:: Text provided

Обсуждение: Workaround: Planner preference for tsquery filter vs. GIN index in fast text search

Поиск
Список
Период
Сортировка

Workaround: Planner preference for tsquery filter vs. GIN index in fast text search

От
"Laurence Parry"
Дата:
As mentioned here and elsewhere (most recently in "How can I get the query
planner to use a bitmap index scap instead of an index scan ?" - 8 Mar
2014), estimation of the relative cost of text search operations using
GIN-indexed columns sometimes goes awry, particularly when there will be a
large number of matches.

The planner may choose to use a sequential or unrelated index scan with @@
as a filter, especially when incorporated as a subquery, incurring
significant cost (even without considering de-TOASTing). Pre-tsvectorizing
the column offers only a slight mitigation and can cause regressions (if
nothing else, it adds another large column).

What worked for me (and I'm hoping for others, though YMMV) was adding
'OFFSET 0' to the subquery involving the indexed column, e.g.

...
(SELECT sk1.submission_id
FROM submission_keywords sk1, keywords k1
WHERE sk1.keyword_id = k1.keyword_id
    AND
to_tsvector('english_nostop', k1.keyword) @@ to_tsquery('english_nostop',
'tails')

::::
:: Dataset

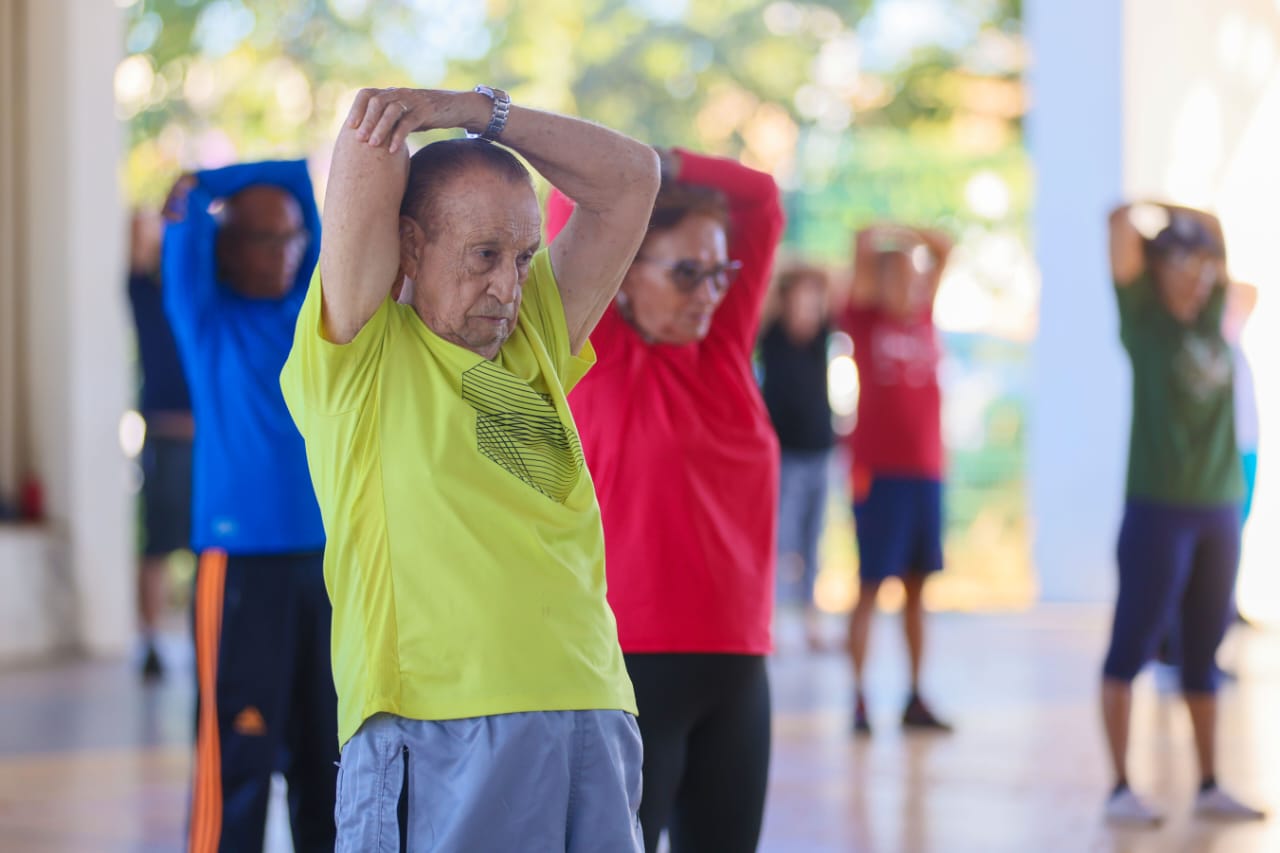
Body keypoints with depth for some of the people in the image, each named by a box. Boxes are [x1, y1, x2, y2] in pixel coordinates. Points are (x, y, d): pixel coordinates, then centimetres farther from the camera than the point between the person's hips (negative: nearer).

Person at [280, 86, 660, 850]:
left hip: (595, 715, 6)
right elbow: (372, 137, 0)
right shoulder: (359, 359, 5)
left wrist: (474, 111, 14)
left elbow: (631, 178, 22)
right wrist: (378, 125, 22)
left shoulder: (534, 347, 21)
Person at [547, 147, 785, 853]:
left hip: (736, 664, 6)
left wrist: (665, 165, 6)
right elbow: (578, 197, -10)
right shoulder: (594, 354, -3)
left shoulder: (724, 347, 11)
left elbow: (761, 201, 13)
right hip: (629, 663, -6)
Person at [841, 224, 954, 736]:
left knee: (917, 584, 9)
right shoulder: (865, 319, 0)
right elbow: (864, 245, -8)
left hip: (925, 469, 5)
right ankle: (859, 699, -1)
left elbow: (944, 249, 18)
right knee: (871, 583, -3)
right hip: (879, 470, -5)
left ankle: (916, 699, 13)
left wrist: (906, 235, 15)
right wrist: (888, 237, 11)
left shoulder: (923, 320, 12)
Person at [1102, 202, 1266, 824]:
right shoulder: (1144, 318, -3)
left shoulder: (1210, 316, 10)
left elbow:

::::

Questions
1. In the forum post about the planner workaround, what did the poster add to the subquery involving the indexed column?
2. Quote the forum post about the planner workaround between "The planner may" and "indexed column, e.g.", inclusive.

Set of answers
1. 'OFFSET 0'

2.
The planner may choose to use a sequential or unrelated index scan with @@
as a filter, especially when incorporated as a subquery, incurring
significant cost (even without considering de-TOASTing). Pre-tsvectorizing
the column offers only a slight mitigation and can cause regressions (if
nothing else, it adds another large column).

What worked for me (and I'm hoping for others, though YMMV) was adding
'OFFSET 0' to the subquery involving the indexed column, e.g.